Our public library is still closed to in-person visits, and Will is still dreadfully missing those long days she spent wandering the stacks and reading everything that struck her fancy. Here are her favorites of what she was able to scrounge up to read in December:


That Trevor Noah memoir is SO GOOD, by the way, and I've heard that it's even better as an audiobook, because he narrates it himself. Will actually wrote her final paper in her African Studies class on this book... and she earned an A+, yay!

And here's the rest of what Will read!


I finally got back in the habit of taking a long morning walk, although I now have four different routes that I take depending on where the loose dogs are on any given day, sigh. Some of the Trump signs have also come down, too, which helps me feel a little less like I'm about to be axe-murdered and disposed of in a gully. I had to stop listening to anything at all scary or suspenseful on my walks, though, because I'm already jacked up enough about dog attacks and Trump terrorists. So instead I've been binging this podcast as I walk:


It's funny and casual and the banter is pretty fun. They're still on Season 1, which I've seen all of and remember disturbingly well--I'm sure there are important facts that should actually be living in the places where all of my accurate recaps of Season 1 of Glee live!

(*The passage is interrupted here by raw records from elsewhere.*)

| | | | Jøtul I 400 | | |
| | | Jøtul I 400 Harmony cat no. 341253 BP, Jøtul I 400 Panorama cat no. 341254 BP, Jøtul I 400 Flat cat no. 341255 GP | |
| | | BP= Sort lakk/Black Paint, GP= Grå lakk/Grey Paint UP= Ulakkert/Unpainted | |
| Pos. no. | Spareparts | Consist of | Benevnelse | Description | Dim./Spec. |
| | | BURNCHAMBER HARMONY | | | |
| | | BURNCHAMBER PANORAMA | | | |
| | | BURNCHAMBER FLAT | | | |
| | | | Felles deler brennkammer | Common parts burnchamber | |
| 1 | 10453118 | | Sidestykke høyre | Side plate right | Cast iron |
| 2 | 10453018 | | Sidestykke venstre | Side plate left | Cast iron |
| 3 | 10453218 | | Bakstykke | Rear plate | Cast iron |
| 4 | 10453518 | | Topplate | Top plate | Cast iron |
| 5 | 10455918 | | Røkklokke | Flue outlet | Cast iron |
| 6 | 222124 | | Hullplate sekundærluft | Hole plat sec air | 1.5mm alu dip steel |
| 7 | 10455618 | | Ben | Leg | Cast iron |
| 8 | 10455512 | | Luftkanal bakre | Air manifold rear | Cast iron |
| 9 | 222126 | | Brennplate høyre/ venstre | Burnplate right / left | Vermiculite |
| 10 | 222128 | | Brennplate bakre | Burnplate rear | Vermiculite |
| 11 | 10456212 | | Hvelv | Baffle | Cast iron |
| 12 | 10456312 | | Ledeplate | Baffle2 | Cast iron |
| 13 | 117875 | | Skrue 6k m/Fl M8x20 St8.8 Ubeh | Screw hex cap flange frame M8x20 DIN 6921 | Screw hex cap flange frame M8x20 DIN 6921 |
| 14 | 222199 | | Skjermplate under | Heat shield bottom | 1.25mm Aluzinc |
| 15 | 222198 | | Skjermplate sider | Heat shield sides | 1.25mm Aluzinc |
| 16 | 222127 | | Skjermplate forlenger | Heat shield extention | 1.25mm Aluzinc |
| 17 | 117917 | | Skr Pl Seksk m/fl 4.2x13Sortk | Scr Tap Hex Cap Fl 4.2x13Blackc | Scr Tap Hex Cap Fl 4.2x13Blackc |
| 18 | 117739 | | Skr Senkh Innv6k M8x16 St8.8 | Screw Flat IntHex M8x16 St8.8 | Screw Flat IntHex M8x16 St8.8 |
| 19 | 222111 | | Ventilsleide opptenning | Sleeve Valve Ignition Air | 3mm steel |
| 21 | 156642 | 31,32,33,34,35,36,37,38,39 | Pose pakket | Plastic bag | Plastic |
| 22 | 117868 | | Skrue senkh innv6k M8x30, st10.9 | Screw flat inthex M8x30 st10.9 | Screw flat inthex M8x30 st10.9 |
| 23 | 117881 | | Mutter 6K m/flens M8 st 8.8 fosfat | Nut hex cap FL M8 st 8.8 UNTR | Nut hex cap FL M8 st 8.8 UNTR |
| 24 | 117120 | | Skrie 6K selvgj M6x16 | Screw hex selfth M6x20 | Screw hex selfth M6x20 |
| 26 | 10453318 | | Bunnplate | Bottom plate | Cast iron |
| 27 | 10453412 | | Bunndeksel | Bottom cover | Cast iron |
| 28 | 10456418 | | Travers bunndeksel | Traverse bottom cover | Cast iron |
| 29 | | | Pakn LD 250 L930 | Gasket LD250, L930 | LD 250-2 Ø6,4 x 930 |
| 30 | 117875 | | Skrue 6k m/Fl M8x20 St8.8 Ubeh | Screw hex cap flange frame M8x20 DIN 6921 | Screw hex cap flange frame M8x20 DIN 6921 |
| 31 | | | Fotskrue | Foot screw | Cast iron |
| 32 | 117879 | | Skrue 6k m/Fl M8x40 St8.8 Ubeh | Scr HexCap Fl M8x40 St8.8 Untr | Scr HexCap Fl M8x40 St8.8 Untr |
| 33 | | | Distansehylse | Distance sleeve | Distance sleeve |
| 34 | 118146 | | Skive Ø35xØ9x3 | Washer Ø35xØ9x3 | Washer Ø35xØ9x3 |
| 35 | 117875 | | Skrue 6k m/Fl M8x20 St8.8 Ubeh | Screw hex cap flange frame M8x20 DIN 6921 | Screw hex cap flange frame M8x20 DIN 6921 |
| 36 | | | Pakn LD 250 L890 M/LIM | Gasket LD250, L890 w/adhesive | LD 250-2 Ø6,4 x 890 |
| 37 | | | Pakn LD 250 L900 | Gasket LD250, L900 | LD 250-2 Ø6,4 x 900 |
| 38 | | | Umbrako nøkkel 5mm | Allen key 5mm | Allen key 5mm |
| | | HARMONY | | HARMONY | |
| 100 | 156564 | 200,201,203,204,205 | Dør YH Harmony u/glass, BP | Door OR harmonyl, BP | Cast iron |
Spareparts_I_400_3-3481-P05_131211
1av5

That podcast led, indirectly, to me searching out Glee clips on YouTube, which led me to learning that there is a Vietnamese remake of Glee! I only watched the first episode, but in some places it's a shot-by-shot remake of American Glee! I found it highly amusing to watch:


Winter break was so lovely (all those Heroes of Olympus books!), that it's been kind of a bummer to get back to the real world this month, and Girl Scout cookie season is also about to start, so I'm about to have to figure out cookie season during a pandemic. That's going to be... something. 

Perhaps I should save The Trials of Apollo for a post-cookie season reward?